ACTIVITY »
Copy verbatim the part of the listing that opens with the line containing "What are all" and closes with the line containing "Is there a majority slice in this chart?", including both of those lines.

##### DATA FOR THIS EXERCISE

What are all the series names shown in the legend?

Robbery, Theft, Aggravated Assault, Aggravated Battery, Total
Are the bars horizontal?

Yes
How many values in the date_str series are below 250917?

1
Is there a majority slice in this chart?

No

##########
##### DATA FOR THIS EXERCISE

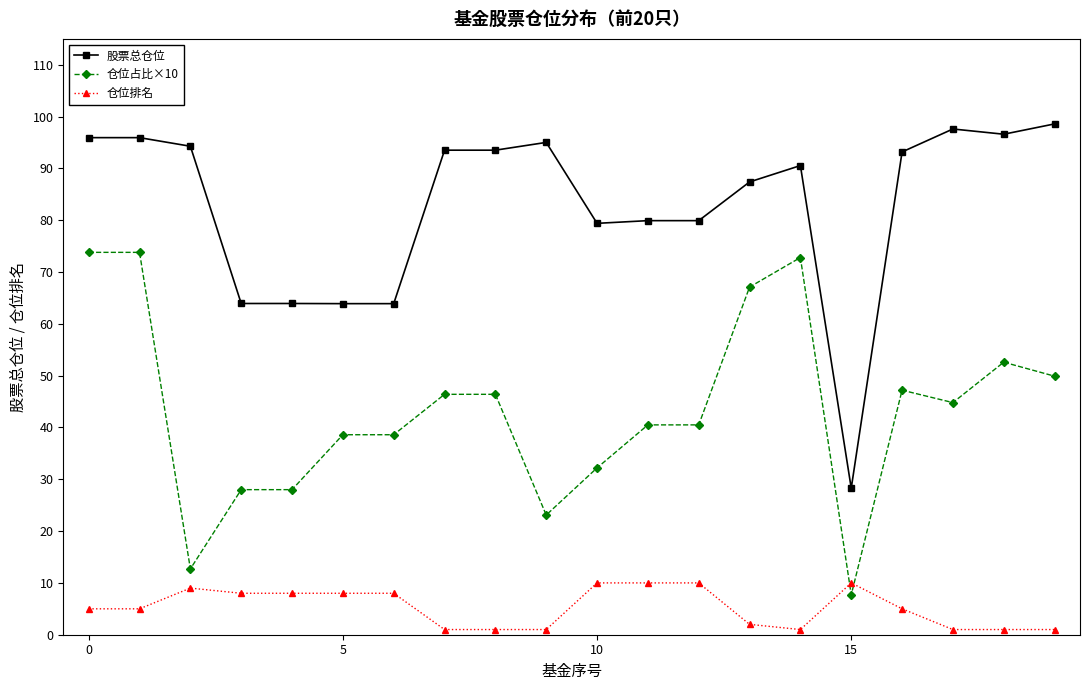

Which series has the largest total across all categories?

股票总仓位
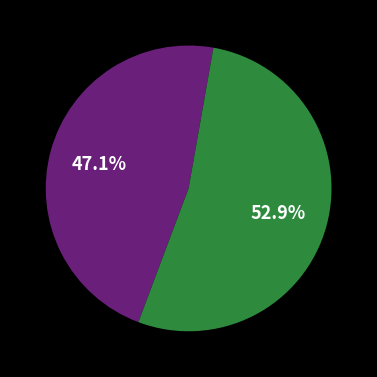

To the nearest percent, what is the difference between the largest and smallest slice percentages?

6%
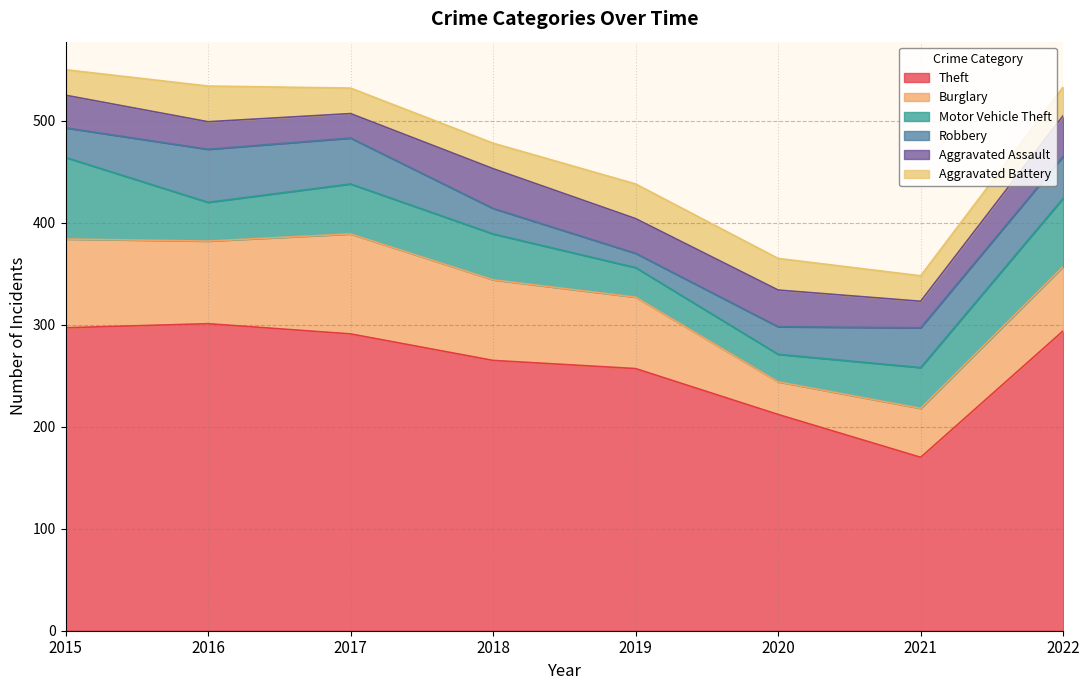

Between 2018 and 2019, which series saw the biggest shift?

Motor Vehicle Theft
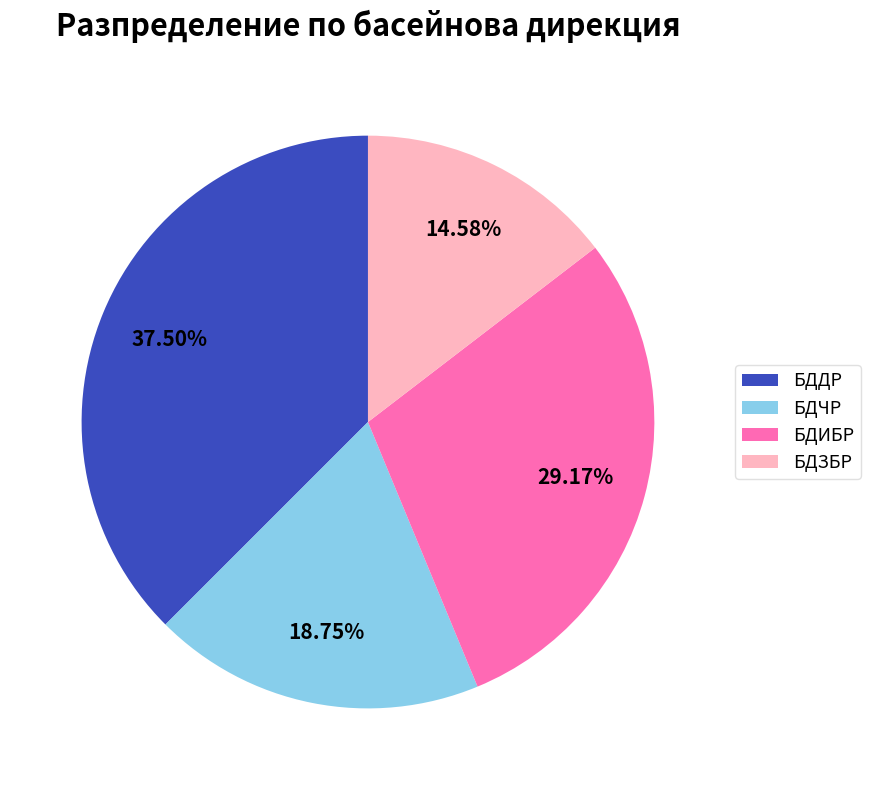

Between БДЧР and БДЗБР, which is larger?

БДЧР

##########

WORKED SOLUTION »
What are all the series names shown in the legend?

Robbery, Theft, Aggravated Assault, Aggravated Battery, Total
Are the bars horizontal?

Yes
How many values in the date_str series are below 250917?

1
Is there a majority slice in this chart?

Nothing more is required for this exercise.